Task inputs:
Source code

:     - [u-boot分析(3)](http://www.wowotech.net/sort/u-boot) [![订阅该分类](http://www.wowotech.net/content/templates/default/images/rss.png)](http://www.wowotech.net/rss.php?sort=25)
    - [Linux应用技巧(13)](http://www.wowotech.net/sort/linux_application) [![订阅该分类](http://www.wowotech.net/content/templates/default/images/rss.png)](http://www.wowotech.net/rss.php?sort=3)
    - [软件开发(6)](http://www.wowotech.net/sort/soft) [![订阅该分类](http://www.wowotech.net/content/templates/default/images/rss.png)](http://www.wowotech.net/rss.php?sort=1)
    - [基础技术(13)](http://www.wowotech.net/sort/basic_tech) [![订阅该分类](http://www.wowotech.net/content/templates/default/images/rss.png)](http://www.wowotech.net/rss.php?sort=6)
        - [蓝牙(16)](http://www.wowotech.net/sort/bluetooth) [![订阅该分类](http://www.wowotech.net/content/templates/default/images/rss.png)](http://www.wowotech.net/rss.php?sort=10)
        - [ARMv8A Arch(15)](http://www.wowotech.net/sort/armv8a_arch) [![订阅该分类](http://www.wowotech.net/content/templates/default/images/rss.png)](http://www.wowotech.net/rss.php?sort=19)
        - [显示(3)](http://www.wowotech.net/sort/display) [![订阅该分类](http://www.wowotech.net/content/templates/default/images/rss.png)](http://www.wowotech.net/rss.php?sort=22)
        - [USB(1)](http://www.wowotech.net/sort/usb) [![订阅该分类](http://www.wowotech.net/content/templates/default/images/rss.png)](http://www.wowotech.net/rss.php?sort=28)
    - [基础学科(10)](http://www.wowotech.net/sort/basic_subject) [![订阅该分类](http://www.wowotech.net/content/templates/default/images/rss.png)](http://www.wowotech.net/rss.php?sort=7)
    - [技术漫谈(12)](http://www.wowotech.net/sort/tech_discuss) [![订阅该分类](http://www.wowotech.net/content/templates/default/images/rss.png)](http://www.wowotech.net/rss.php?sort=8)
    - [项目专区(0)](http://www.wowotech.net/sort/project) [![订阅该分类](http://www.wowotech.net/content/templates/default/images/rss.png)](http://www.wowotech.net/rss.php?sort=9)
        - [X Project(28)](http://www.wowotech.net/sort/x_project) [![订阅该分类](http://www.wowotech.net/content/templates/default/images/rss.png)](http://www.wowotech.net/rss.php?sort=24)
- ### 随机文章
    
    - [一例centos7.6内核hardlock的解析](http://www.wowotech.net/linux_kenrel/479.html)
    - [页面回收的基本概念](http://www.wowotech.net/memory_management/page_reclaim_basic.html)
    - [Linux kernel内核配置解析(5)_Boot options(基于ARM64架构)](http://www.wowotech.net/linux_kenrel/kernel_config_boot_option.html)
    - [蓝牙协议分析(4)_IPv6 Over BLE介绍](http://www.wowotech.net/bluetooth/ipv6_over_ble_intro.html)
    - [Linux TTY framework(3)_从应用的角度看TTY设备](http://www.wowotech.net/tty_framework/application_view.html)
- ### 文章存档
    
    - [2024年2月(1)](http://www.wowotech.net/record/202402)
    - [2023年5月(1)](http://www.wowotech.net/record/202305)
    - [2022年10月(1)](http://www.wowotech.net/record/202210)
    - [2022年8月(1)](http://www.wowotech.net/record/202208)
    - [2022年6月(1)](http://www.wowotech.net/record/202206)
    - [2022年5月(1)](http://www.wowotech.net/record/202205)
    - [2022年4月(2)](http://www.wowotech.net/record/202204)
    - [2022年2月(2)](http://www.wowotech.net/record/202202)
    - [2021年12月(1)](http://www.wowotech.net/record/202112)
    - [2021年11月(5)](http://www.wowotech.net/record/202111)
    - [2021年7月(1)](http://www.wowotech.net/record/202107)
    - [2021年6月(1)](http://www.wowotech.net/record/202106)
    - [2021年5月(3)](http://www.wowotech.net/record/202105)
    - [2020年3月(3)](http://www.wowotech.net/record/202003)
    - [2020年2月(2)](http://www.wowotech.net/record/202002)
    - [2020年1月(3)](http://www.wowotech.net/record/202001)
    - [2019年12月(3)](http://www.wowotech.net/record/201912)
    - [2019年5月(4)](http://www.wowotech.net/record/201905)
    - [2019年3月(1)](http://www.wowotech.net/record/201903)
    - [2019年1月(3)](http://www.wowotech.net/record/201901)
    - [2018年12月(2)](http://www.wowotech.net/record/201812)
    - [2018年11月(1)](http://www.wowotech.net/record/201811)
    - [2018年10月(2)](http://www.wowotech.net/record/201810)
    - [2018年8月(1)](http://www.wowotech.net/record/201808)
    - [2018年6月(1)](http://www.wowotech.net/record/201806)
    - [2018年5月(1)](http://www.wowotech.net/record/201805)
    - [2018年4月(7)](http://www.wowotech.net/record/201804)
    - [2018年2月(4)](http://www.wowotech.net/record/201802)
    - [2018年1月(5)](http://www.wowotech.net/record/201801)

Work task: Could you print all of the data above once more, unaltered?

Your solution:
Source code

:     - [u-boot分析(3)](http://www.wowotech.net/sort/u-boot) [![订阅该分类](http://www.wowotech.net/content/templates/default/images/rss.png)](http://www.wowotech.net/rss.php?sort=25)
    - [Linux应用技巧(13)](http://www.wowotech.net/sort/linux_application) [![订阅该分类](http://www.wowotech.net/content/templates/default/images/rss.png)](http://www.wowotech.net/rss.php?sort=3)
    - [软件开发(6)](http://www.wowotech.net/sort/soft) [![订阅该分类](http://www.wowotech.net/content/templates/default/images/rss.png)](http://www.wowotech.net/rss.php?sort=1)
    - [基础技术(13)](http://www.wowotech.net/sort/basic_tech) [![订阅该分类](http://www.wowotech.net/content/templates/default/images/rss.png)](http://www.wowotech.net/rss.php?sort=6)
        - [蓝牙(16)](http://www.wowotech.net/sort/bluetooth) [![订阅该分类](http://www.wowotech.net/content/templates/default/images/rss.png)](http://www.wowotech.net/rss.php?sort=10)
        - [ARMv8A Arch(15)](http://www.wowotech.net/sort/armv8a_arch) [![订阅该分类](http://www.wowotech.net/content/templates/default/images/rss.png)](http://www.wowotech.net/rss.php?sort=19)
        - [显示(3)](http://www.wowotech.net/sort/display) [![订阅该分类](http://www.wowotech.net/content/templates/default/images/rss.png)](http://www.wowotech.net/rss.php?sort=22)
        - [USB(1)](http://www.wowotech.net/sort/usb) [![订阅该分类](http://www.wowotech.net/content/templates/default/images/rss.png)](http://www.wowotech.net/rss.php?sort=28)
    - [基础学科(10)](http://www.wowotech.net/sort/basic_subject) [![订阅该分类](http://www.wowotech.net/content/templates/default/images/rss.png)](http://www.wowotech.net/rss.php?sort=7)
    - [技术漫谈(12)](http://www.wowotech.net/sort/tech_discuss) [![订阅该分类](http://www.wowotech.net/content/templates/default/images/rss.png)](http://www.wowotech.net/rss.php?sort=8)
    - [项目专区(0)](http://www.wowotech.net/sort/project) [![订阅该分类](http://www.wowotech.net/content/templates/default/images/rss.png)](http://www.wowotech.net/rss.php?sort=9)
        - [X Project(28)](http://www.wowotech.net/sort/x_project) [![订阅该分类](http://www.wowotech.net/content/templates/default/images/rss.png)](http://www.wowotech.net/rss.php?sort=24)
- ### 随机文章
    
    - [一例centos7.6内核hardlock的解析](http://www.wowotech.net/linux_kenrel/479.html)
    - [页面回收的基本概念](http://www.wowotech.net/memory_management/page_reclaim_basic.html)
    - [Linux kernel内核配置解析(5)_Boot options(基于ARM64架构)](http://www.wowotech.net/linux_kenrel/kernel_config_boot_option.html)
    - [蓝牙协议分析(4)_IPv6 Over BLE介绍](http://www.wowotech.net/bluetooth/ipv6_over_ble_intro.html)
    - [Linux TTY framework(3)_从应用的角度看TTY设备](http://www.wowotech.net/tty_framework/application_view.html)
- ### 文章存档
    
    - [2024年2月(1)](http://www.wowotech.net/record/202402)
    - [2023年5月(1)](http://www.wowotech.net/record/202305)
    - [2022年10月(1)](http://www.wowotech.net/record/202210)
    - [2022年8月(1)](http://www.wowotech.net/record/202208)
    - [2022年6月(1)](http://www.wowotech.net/record/202206)
    - [2022年5月(1)](http://www.wowotech.net/record/202205)
    - [2022年4月(2)](http://www.wowotech.net/record/202204)
    - [2022年2月(2)](http://www.wowotech.net/record/202202)
    - [2021年12月(1)](http://www.wowotech.net/record/202112)
    - [2021年11月(5)](http://www.wowotech.net/record/202111)
    - [2021年7月(1)](http://www.wowotech.net/record/202107)
    - [2021年6月(1)](http://www.wowotech.net/record/202106)
    - [2021年5月(3)](http://www.wowotech.net/record/202105)
    - [2020年3月(3)](http://www.wowotech.net/record/202003)
    - [2020年2月(2)](http://www.wowotech.net/record/202002)
    - [2020年1月(3)](http://www.wowotech.net/record/202001)
    - [2019年12月(3)](http://www.wowotech.net/record/201912)
    - [2019年5月(4)](http://www.wowotech.net/record/201905)
    - [2019年3月(1)](http://www.wowotech.net/record/201903)
    - [2019年1月(3)](http://www.wowotech.net/record/201901)
    - [2018年12月(2)](http://www.wowotech.net/record/201812)
    - [2018年11月(1)](http://www.wowotech.net/record/201811)
    - [2018年10月(2)](http://www.wowotech.net/record/201810)
    - [2018年8月(1)](http://www.wowotech.net/record/201808)
    - [2018年6月(1)](http://www.wowotech.net/record/201806)
    - [2018年5月(1)](http://www.wowotech.net/record/201805)
    - [2018年4月(7)](http://www.wowotech.net/record/201804)
    - [2018年2月(4)](http://www.wowotech.net/record/201802)
    - [2018年1月(5)](http://www.wowotech.net/record/201801)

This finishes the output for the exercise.